6. The hardcore shoppers will be in store. The shrinking segment of shoppers who do most of their shopping on Black Friday, called “Black Friday Warriors” by Cardlytics, spend an average of $1,596 throughout the season, and 80% of that is in store. Traditional retailers can capture those dollars by promoting deals both in-store and online.
7. They all buy a lot of electronics and clothes. Black Friday is the highest-trafficked shopping day for 16 of 20 reviewed product categories, including TVs, computers and video game consoles, Bazaarvoice reveals in its 2018 holiday report.

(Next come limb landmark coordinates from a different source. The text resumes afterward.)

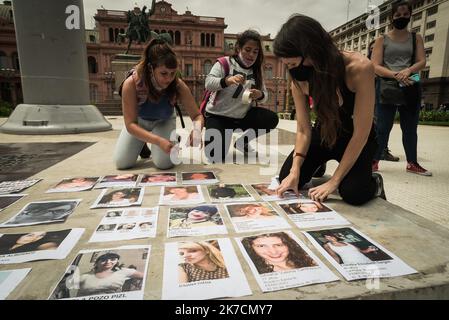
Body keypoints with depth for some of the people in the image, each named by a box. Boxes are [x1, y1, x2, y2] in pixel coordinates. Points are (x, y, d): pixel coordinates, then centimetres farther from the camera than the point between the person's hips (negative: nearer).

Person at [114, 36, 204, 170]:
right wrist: (158, 141, -49)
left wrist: (197, 129, -48)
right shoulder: (131, 84, -36)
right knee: (121, 162, -9)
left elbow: (198, 116, -23)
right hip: (138, 121, 0)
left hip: (164, 122, 0)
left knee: (164, 163, -18)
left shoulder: (178, 85, -33)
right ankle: (142, 144, 23)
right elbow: (130, 124, -34)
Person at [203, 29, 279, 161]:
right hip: (218, 116, -5)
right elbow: (208, 83, -24)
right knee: (216, 156, -19)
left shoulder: (256, 71, 5)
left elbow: (265, 96, 4)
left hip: (242, 116, 5)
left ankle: (242, 142, 8)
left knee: (271, 119, -14)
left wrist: (260, 95, -21)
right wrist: (227, 81, -45)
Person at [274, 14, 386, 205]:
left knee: (353, 194, -26)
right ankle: (319, 166, 21)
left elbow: (360, 133, -28)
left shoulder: (359, 68, -31)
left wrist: (334, 181, -26)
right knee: (287, 180, -12)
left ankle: (375, 184, 11)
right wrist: (295, 171, -26)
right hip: (323, 133, 4)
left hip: (356, 138, -3)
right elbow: (303, 130, -14)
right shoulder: (299, 80, -19)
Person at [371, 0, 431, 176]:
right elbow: (375, 66, -5)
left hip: (411, 88, 3)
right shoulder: (382, 40, 7)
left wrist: (408, 70, -20)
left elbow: (422, 62, 3)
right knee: (382, 127, -7)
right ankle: (374, 161, -1)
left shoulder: (416, 38, 15)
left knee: (410, 128, 9)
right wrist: (395, 75, -20)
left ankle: (412, 163, 19)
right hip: (387, 88, -3)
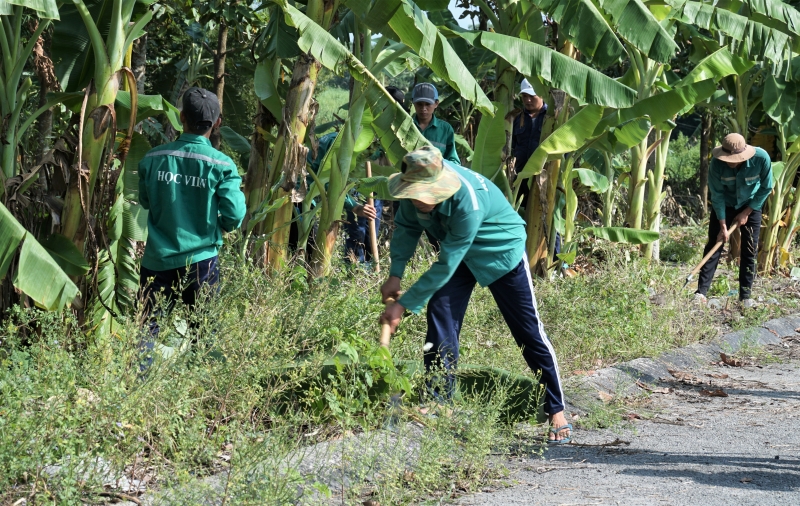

Separately, apparel sellers in 2017 saw a jump in new customers the week of Black Friday, according to Cardlytics.
8. They experiment. Black Friday shoppers are more likely to try new brands than many others, spending an average of $499 at 4.3 new merchants during the holidays, Cardlytics reports. Steady shoppers may visit more new brands — 4.8 on average — but spend just $401, while harried procrastinators visit fewer new brands (4.1) but spend more — $500.
9. Most prioritize quality, for now. Price still takes a back seat to superiority among Black Friday shoppers, but not as much as in 2017. Nearly 45% of shoppers told BlackFriday.com they are most interested in quality while deal hunting, compared with 36% who place a priority on low prices. However, in 2017, 46% placed an emphasis on quality, and just 30% on price.
10. Many are in their 20s and 30s. The lion’s share of Black Friday and Cyber Monday spenders in 2017 were millennials, with 61.9% saying they would shop on those days, per 2017 research from Finder.com. They were followed by Gen Xers, at 49.5%, and then by Baby Boomers, 27%. In 2018, however, 79% of Gen Xers and 55% of boomers plan to spend, Finder.com reports. (It does not predict a millennial figure.)
Regardless of age, income and gender, all Black Friday shoppers will have one characteristic in common: They want to enjoy the experience. As retailers prepare their displays, promotions and seasonal staff, they should ensure that all shoppers leave their stores, physical and online, feeling a little lighter in step, as well as wallet.